Charmaine Gahan, AB’00, is fulfilling a teenage dream as the owner of Cuttyhunk Shellfish Farms.
As a high schooler, Charmaine Gahan, AB’00, found her calling on an oyster farm at the farthest edge of a tiny island chain off the coast of Massachusetts. Then, 30 years later, she found her way back to it.
“OK, here we are,” she says, switching off the ignition of her olive-green four-wheeler and looking out across a sprawling salt pond, where 300,000 oysters are growing underwater in nets suspended from long lines of white buoys. Soon the tide will wash back in, bringing fresh nutrients and plankton to feed the oysters. This is the operations hub of Cuttyhunk Shellfish Farms, on Cuttyhunk Island.
Two years ago, following a career in business that felt more like a detour, Gahan purchased the farm from her former boss Seth Garfield, who had started it with his wife in 1981. Over the decades, Garfield has employed hundreds of young people to help bring in the oyster harvest—the children of Cuttyhunk residents and regular vacationers, or those with some other connection to the island. “Probably 80 percent of the kids on the island over the generations have worked with us at some point,” he says. When she was 17, Gahan became one of them.
She spent several summers hauling nets and shucking oysters before returning home to the mainland every fall for school in Concord, Massachusetts. The experience was formative. In her UChicago admissions essay, she described a day spent working with Garfield: piloting his boat through the early morning fog, picking exotic sea creatures out of the shimmering slime caked onto the oyster traps. Her grandfather had been a commercial fisherman, and the work felt right. “My favorite thing was to be out here on the water,” she says. “That’s what I really wanted.”

•••

**TASK DESCRIPTION:** Could you write out the whole Cuttyhunk oyster farm article word for word? You won't need the records for this.

•••

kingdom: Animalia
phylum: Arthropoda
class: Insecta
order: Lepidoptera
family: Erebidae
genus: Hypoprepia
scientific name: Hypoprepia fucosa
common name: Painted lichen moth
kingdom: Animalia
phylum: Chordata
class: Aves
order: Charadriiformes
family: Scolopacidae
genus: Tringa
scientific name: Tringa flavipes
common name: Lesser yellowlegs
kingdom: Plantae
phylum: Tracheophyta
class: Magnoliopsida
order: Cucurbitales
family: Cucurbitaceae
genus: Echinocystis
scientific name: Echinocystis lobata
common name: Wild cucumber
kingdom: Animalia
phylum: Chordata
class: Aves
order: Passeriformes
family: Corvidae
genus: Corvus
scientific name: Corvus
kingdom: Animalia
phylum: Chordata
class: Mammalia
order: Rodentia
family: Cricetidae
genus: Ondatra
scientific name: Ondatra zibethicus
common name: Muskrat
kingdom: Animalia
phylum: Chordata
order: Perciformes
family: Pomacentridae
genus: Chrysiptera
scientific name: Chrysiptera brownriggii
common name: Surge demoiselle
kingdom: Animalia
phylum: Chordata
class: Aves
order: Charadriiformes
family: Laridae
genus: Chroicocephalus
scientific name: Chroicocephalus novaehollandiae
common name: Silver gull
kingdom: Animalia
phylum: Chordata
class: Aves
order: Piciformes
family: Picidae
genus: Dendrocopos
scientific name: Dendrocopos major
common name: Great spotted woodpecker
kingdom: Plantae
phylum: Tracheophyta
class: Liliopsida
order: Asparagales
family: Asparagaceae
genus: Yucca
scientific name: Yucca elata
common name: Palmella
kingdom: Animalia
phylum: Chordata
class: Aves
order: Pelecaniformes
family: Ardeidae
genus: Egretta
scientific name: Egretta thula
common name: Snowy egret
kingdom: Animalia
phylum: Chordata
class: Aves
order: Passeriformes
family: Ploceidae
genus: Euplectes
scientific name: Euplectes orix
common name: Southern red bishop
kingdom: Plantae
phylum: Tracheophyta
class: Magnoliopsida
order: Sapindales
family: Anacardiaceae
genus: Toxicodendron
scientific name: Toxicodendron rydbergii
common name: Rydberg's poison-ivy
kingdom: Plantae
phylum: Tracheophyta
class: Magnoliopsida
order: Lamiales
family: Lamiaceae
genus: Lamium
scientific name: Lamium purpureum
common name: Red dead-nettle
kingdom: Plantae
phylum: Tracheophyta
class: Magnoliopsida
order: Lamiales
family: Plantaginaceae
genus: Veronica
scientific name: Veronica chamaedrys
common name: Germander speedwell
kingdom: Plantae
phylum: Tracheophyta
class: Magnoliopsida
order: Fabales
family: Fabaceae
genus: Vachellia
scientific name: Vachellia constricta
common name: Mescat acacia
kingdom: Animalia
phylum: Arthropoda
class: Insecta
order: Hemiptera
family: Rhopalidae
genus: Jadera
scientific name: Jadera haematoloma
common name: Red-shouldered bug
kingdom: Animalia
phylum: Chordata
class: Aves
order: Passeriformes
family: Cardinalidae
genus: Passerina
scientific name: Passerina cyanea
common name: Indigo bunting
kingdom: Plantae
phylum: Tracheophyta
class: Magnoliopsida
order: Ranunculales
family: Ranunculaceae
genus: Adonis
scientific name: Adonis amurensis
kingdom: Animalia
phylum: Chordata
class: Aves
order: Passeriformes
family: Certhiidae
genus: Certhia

•••

**EXPECTED ANSWER:**
Charmaine Gahan, AB’00, is fulfilling a teenage dream as the owner of Cuttyhunk Shellfish Farms.
As a high schooler, Charmaine Gahan, AB’00, found her calling on an oyster farm at the farthest edge of a tiny island chain off the coast of Massachusetts. Then, 30 years later, she found her way back to it.
“OK, here we are,” she says, switching off the ignition of her olive-green four-wheeler and looking out across a sprawling salt pond, where 300,000 oysters are growing underwater in nets suspended from long lines of white buoys. Soon the tide will wash back in, bringing fresh nutrients and plankton to feed the oysters. This is the operations hub of Cuttyhunk Shellfish Farms, on Cuttyhunk Island.
Two years ago, following a career in business that felt more like a detour, Gahan purchased the farm from her former boss Seth Garfield, who had started it with his wife in 1981. Over the decades, Garfield has employed hundreds of young people to help bring in the oyster harvest—the children of Cuttyhunk residents and regular vacationers, or those with some other connection to the island. “Probably 80 percent of the kids on the island over the generations have worked with us at some point,” he says. When she was 17, Gahan became one of them.
She spent several summers hauling nets and shucking oysters before returning home to the mainland every fall for school in Concord, Massachusetts. The experience was formative. In her UChicago admissions essay, she described a day spent working with Garfield: piloting his boat through the early morning fog, picking exotic sea creatures out of the shimmering slime caked onto the oyster traps. Her grandfather had been a commercial fisherman, and the work felt right. “My favorite thing was to be out here on the water,” she says. “That’s what I really wanted.”